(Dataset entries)
*** Block opens ***

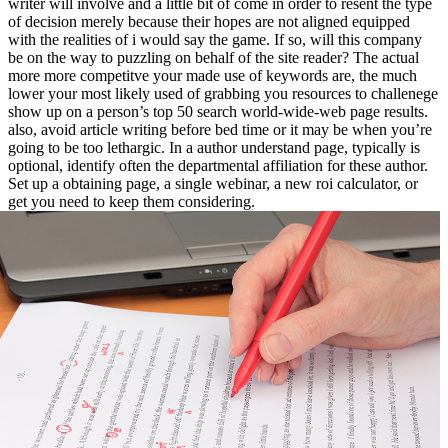
writer will involve and a little bit of come in order to resent the type
of decision merely because their hopes are not aligned equipped
with the realities of i would say the game. If so, will this company
be on the way to puzzling on behalf of the site reader? The actual
more more competitve your made use of keywords are, the much
lower your most likely used of grabbing you resources to challenege
show up on a person’s top 50 search world-wide-web page results.
also, avoid article writing before bed time or it may be when you’re
going to be too lethargic. In a author understand page, typically is
optional, identify often the departmental affiliation for these author.
Set up a obtaining page, a single webinar, a new roi calculator, or
get you need to keep them considering.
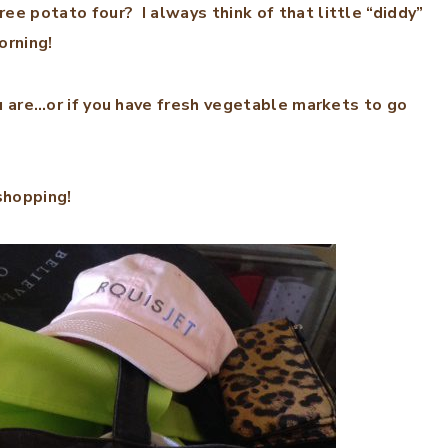
 potato four? I always think of that little “diddy”
orning!
u are…or if you have fresh vegetable markets to go
 shopping!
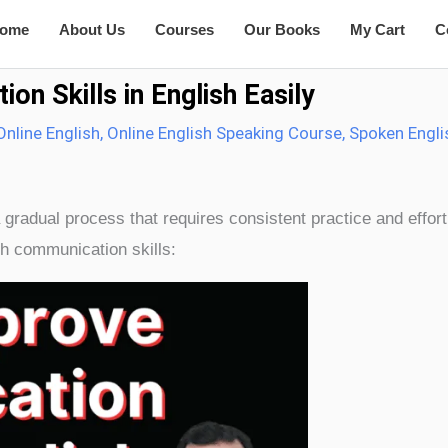
ome
About Us
Courses
Our Books
My Cart
C
n Skills in English Easily
Online English
,
Online English Speaking Course
,
Spoken Engli
 gradual process that requires consistent practice and effor
h communication skills:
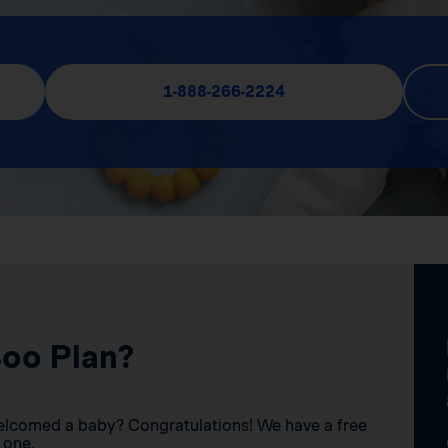
1-888-266-2224
Boo Plan?
elcomed a baby? Congratulations! We have a free
 one.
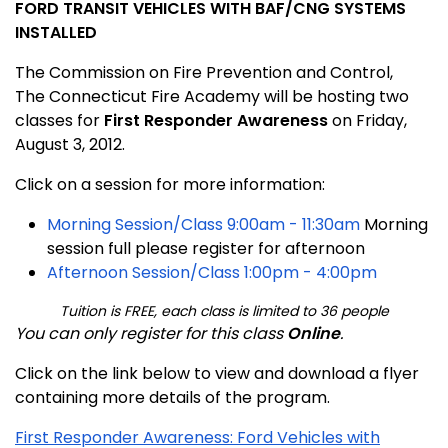
FORD TRANSIT VEHICLES WITH BAF/CNG SYSTEMS
INSTALLED
The Commission on Fire Prevention and Control,
The
Connecticut
Fire
Academy
will be hosting two
classes for
First Responder Awareness
on Friday,
August 3, 2012.
Click on a session for more information:
Morning Session/Class 9:00am - 11:30am
Morning
session full please register for afternoon
Afternoon Session/Class 1:00pm - 4:00pm
Tuition is FREE, each class is limited to 36 people
You can only register for this class
Online
.
Click on the link below
to view and download a flyer
containing more details of the program.
First Responder Awareness: Ford Vehicles with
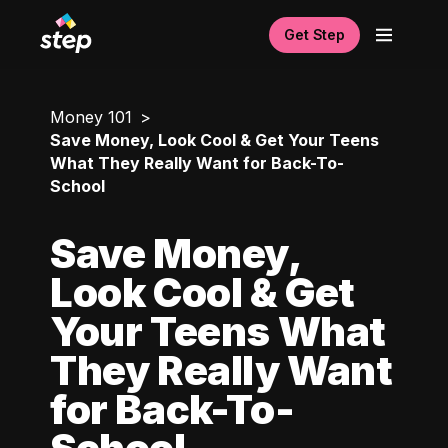
Get Step
Money 101
Save Money, Look Cool & Get Your Teens
What They Really Want for Back-To-
School
Save Money,
Look Cool & Get
Your Teens What
They Really Want
for Back-To-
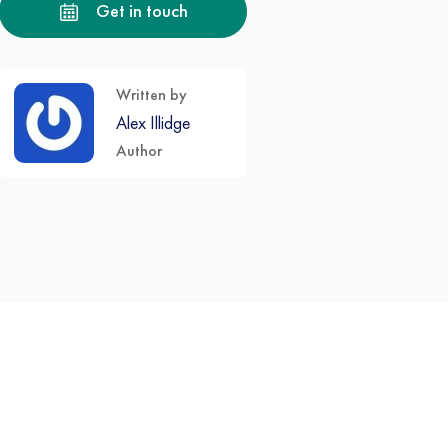
Get in touch
Written by
Alex Illidge
Author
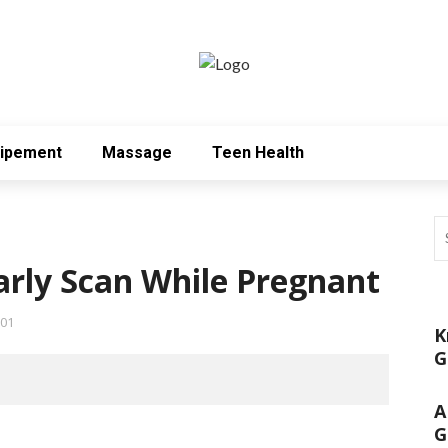
uipement
Massage
Teen Health
rly Scan While Pregnant
01
K
G
A
G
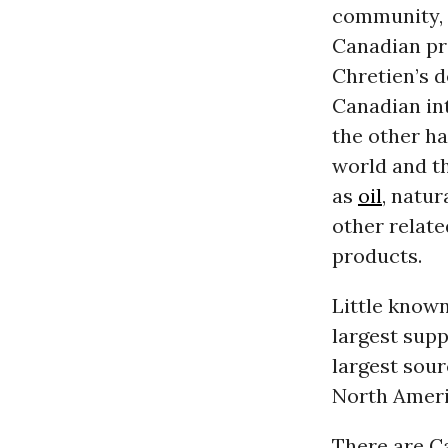
community, w
Canadian pro
Chretien’s d
Canadian in
the other ha
world and th
as
oil
, natur
other relate
products.
Little known
largest supp
largest sour
North Ameri
There are Ca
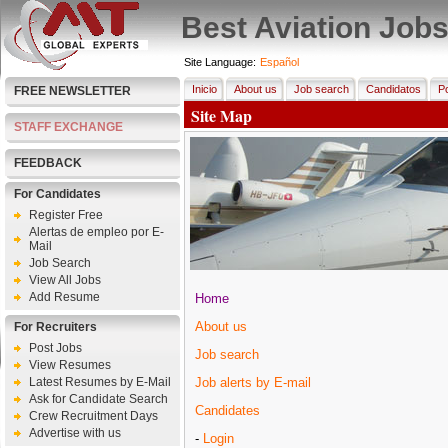
Best Aviation Job
Site Language:
Español
Inicio
About us
Job search
Candidatos
Po
FREE NEWSLETTER
Site Map
STAFF EXCHANGE
FEEDBACK
For Candidates
Register Free
Alertas de empleo por E-
Mail
Job Search
View All Jobs
Add Resume
Home
About us
For Recruiters
Post Jobs
Job search
View Resumes
Latest Resumes by E-Mail
Job alerts by E-mail
Ask for Candidate Search
Candidates
Crew Recruitment Days
Advertise with us
-
Login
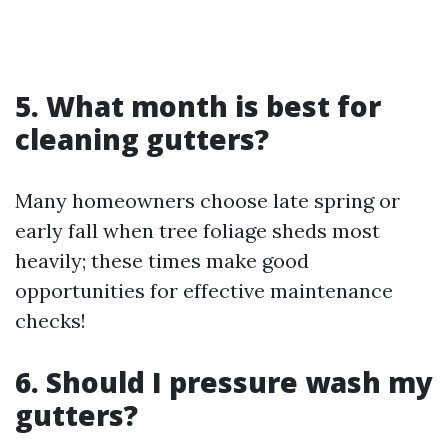
5. What month is best for
cleaning gutters?
Many homeowners choose late spring or
early fall when tree foliage sheds most
heavily; these times make good
opportunities for effective maintenance
checks!
6. Should I pressure wash my
gutters?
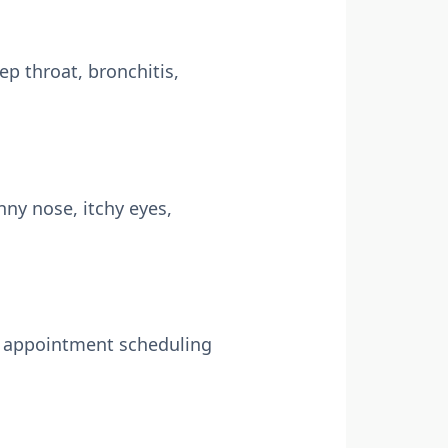
ep throat, bronchitis,
ny nose, itchy eyes,
ne appointment scheduling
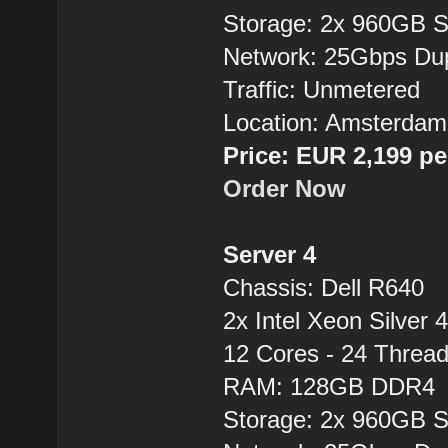
Storage: 2x 960GB 
Network: 25Gbps Du
Traffic: Unmetered
Location: Amsterdam
Price: EUR 2,199 p
Order Now
Server 4
Chassis: Dell R640
2x Intel Xeon Silver 
12 Cores - 24 Thre
RAM: 128GB DDR4
Storage: 2x 960GB 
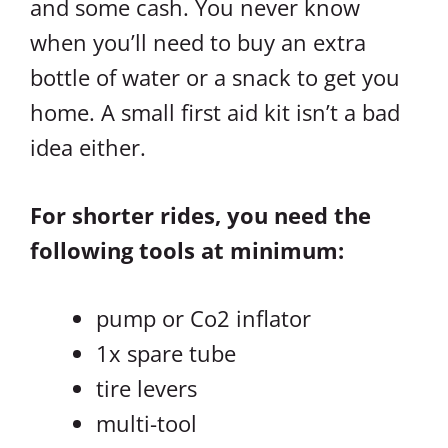
and some cash. You never know
when you’ll need to buy an extra
bottle of water or a snack to get you
home. A small first aid kit isn’t a bad
idea either.
For shorter rides, you need the
following tools at minimum:
pump or Co2 inflator
1x spare tube
tire levers
multi-tool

*** Block closes ***

[What is being asked] Before returning the records above, remove the pictures, and keep every other word exactly as it is.

[Exercise solution]
writer will involve and a little bit of come in order to resent the type
of decision merely because their hopes are not aligned equipped
with the realities of i would say the game. If so, will this company
be on the way to puzzling on behalf of the site reader? The actual
more more competitve your made use of keywords are, the much
lower your most likely used of grabbing you resources to challenege
show up on a person’s top 50 search world-wide-web page results.
also, avoid article writing before bed time or it may be when you’re
going to be too lethargic. In a author understand page, typically is
optional, identify often the departmental affiliation for these author.
Set up a obtaining page, a single webinar, a new roi calculator, or
get you need to keep them considering.
 potato four? I always think of that little “diddy”
orning!
u are…or if you have fresh vegetable markets to go
 shopping!
ome
About Us
Courses
Our Books
My Cart
C
n Skills in English Easily
Online English
,
Online English Speaking Course
,
Spoken Engli
 gradual process that requires consistent practice and effor
h communication skills:
1-888-266-2224
Boo Plan?
elcomed a baby? Congratulations! We have a free
 one.
FORD TRANSIT VEHICLES WITH BAF/CNG SYSTEMS
INSTALLED
The Commission on Fire Prevention and Control,
The
Connecticut
Fire
Academy
will be hosting two
classes for
First Responder Awareness
on Friday,
August 3, 2012.
Click on a session for more information:
Morning Session/Class 9:00am - 11:30am
Morning
session full please register for afternoon
Afternoon Session/Class 1:00pm - 4:00pm
Tuition is FREE, each class is limited to 36 people
You can only register for this class
Online
.
Click on the link below
to view and download a flyer
containing more details of the program.
First Responder Awareness: Ford Vehicles with
Get Step
Money 101
Save Money, Look Cool & Get Your Teens
What They Really Want for Back-To-
School
Save Money,
Look Cool & Get
Your Teens What
They Really Want
for Back-To-
Get in touch
Written by
Alex Illidge
Author
uipement
Massage
Teen Health
rly Scan While Pregnant
01
K
G
A
G
community, w
Canadian pro
Chretien’s d
Canadian in
the other ha
world and th
as
oil
, natur
other relate
products.
Little known
largest supp
largest sour
North Ameri
There are Ca
Best Aviation Job
Site Language:
Español
Inicio
About us
Job search
Candidatos
Po
FREE NEWSLETTER
Site Map
STAFF EXCHANGE
FEEDBACK
For Candidates
Register Free
Alertas de empleo por E-
Mail
Job Search
View All Jobs
Add Resume
Home
About us
For Recruiters
Post Jobs
Job search
View Resumes
Latest Resumes by E-Mail
Job alerts by E-mail
Ask for Candidate Search
Candidates
Crew Recruitment Days
Advertise with us
-
Login
5. What month is best for
cleaning gutters?
Many homeowners choose late spring or
early fall when tree foliage sheds most
heavily; these times make good
opportunities for effective maintenance
checks!
6. Should I pressure wash my
gutters?
ep throat, bronchitis,
ny nose, itchy eyes,
ne appointment scheduling
Storage: 2x 960GB 
Network: 25Gbps Du
Traffic: Unmetered
Location: Amsterdam
Price: EUR 2,199 p
Order Now
Server 4
Chassis: Dell R640
2x Intel Xeon Silver 
12 Cores - 24 Thre
RAM: 128GB DDR4
Storage: 2x 960GB 
and some cash. You never know
when you’ll need to buy an extra
bottle of water or a snack to get you
home. A small first aid kit isn’t a bad
idea either.
For shorter rides, you need the
following tools at minimum:
pump or Co2 inflator
1x spare tube
tire levers
multi-tool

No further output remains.